Nascida no Acre, Marina Silva, 63, acumula, além da experiência como professora, uma experiência histórica no movimento ambientalista, especialmente ao lado de Chico Mendes, líder seringueiro e conhecido como o ‘rei do empate’. Foi a partir dessa trajetória que decidiu construir uma carreira política, tendo sido a senadora mais jovem na história do país, eleita aos 36 anos de idade em 1994.

Foi ministra do Meio Ambiente de 2003 a 2008, defendendo a pauta da conservação e da sustentabilidade, e candidatou-se três vezes à presidência da República. E embarcou nessas jornadas como ‘qualquer um’.

Durante um grande conflito envolvendo povos tradicionais e fazendeiros numa área de floresta, havia um grupo ameaçado de morte e sem acesso a alimento. Aos 18 anos, Marina e uma amiga se ofereceram para ajudar a Comissão Pastoral da Terra (CPT) para levar os suprimentos.

“A cada 15 dias nós passávamos numa canoa com os mantimentos, com uma lona cobrindo, e os jagunços olhavam para nós e não davam a mínima. Primeiro porque eram pessoas violentas, com uma visão machista, porque não achavam que nós poderíamos fazer algo que confrontasse todo aquele poder que eles tinham”, lembrou.

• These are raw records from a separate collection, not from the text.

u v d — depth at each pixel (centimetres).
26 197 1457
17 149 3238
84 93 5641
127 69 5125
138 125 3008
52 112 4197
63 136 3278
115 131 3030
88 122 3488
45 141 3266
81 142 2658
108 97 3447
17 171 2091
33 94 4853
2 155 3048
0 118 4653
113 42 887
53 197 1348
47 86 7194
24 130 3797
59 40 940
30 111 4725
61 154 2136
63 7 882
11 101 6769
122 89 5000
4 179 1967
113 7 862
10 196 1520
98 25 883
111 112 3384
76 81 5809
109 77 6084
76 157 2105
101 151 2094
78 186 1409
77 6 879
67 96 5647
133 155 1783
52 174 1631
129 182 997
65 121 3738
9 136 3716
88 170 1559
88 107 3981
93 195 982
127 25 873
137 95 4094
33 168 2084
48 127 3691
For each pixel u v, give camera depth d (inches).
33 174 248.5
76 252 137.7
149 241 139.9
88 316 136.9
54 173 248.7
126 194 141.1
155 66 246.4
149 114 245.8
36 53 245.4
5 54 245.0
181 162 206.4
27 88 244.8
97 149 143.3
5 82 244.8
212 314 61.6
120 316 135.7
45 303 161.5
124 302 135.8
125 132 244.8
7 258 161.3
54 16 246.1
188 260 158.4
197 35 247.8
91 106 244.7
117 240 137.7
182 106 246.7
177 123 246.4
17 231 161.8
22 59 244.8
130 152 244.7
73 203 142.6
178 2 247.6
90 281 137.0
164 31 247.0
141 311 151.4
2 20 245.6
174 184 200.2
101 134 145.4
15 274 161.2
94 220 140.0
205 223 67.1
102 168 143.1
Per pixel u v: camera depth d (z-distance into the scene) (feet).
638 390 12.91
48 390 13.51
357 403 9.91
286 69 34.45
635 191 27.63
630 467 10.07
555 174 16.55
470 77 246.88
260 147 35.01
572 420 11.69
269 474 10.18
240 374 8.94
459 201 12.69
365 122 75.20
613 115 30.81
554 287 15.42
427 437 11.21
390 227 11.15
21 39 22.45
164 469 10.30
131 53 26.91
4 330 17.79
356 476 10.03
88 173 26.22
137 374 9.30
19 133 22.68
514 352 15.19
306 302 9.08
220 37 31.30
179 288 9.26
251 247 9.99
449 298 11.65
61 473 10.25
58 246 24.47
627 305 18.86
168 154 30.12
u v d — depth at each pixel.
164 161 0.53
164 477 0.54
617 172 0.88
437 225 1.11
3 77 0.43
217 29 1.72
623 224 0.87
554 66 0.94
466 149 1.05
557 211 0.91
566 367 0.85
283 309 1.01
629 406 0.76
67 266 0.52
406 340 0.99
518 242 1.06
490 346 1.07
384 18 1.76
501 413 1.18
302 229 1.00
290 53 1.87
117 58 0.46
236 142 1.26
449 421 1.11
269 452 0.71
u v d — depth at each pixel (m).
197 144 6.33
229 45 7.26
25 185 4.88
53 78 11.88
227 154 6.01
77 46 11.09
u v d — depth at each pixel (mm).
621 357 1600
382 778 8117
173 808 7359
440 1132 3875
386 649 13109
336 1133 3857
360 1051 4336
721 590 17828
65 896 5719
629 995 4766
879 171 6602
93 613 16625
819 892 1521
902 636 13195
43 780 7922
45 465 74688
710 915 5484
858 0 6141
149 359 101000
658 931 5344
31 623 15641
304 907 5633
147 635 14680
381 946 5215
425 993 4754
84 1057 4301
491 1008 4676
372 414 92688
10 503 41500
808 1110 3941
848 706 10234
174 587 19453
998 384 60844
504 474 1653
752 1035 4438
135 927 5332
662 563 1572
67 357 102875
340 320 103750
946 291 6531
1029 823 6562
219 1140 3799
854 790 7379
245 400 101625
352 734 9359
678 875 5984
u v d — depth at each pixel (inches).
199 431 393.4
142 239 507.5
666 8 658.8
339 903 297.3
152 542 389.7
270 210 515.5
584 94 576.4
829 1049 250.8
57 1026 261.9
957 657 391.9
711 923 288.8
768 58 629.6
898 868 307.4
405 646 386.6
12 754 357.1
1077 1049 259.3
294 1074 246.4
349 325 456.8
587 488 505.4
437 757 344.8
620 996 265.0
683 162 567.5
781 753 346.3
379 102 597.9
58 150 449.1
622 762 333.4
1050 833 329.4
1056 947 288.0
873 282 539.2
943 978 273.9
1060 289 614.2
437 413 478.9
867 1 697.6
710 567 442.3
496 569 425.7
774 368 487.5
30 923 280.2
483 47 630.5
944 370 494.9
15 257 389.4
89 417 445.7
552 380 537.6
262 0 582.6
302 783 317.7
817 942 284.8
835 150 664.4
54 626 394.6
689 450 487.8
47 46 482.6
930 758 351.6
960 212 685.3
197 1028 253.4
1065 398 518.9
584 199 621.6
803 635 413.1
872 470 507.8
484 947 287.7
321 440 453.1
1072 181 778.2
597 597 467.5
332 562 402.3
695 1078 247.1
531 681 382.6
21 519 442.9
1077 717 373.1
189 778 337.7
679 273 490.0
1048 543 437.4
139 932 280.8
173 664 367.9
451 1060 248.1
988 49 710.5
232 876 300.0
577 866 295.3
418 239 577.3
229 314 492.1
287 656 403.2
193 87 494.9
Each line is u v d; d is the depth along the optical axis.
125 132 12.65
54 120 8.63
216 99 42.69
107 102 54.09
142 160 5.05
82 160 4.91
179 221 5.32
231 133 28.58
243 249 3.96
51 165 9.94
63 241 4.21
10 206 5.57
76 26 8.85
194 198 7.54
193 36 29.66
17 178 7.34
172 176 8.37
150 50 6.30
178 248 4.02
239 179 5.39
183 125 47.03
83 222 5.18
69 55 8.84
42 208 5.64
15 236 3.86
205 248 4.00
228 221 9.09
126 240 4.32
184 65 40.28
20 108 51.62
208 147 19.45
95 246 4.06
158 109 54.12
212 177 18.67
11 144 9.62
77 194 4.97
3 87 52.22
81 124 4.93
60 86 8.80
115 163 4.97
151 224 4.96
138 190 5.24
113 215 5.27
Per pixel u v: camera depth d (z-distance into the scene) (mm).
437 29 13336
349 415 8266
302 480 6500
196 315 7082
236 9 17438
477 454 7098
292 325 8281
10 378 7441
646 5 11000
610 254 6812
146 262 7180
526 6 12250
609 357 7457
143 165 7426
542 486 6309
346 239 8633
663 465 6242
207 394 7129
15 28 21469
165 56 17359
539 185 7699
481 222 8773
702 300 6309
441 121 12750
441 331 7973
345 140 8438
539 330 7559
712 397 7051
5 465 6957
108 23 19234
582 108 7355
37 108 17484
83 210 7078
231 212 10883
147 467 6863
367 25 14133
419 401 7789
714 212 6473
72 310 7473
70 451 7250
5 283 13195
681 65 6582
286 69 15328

A estratégia funcionou durante alguns meses, até que a comunidade venceu o direito de posse da terra na justiça. Tempos depois, a jovem ativista perguntou ao bispo responsável pela questão por que enviou duas jovens para enfrentar aquele problema. “Óbvio que eu queria que ele respondesse que éramos corajosas, inteligentes, algo assim”.

Ao que o bispo respondeu “minha filha, quando a gente não tem a quem mandar, a gente envia qualquer um”.

“Desde aquele dia eu passei a me colocar como qualquer um. Porque qualquer um, quando somado aos demais, pode fazer muita coisa. Quando fui para o ministério, fui como qualquer um, que queria reduzir desmatamento e criar unidades de conservação”, disse Marina.

Contemplar sem acumular

Durante o debate, Marina foi questionada sobre novas formas de mobilização e conexão entre diversos movimentos e locais para a construção de alternativas ao modelo econômico e social vigente.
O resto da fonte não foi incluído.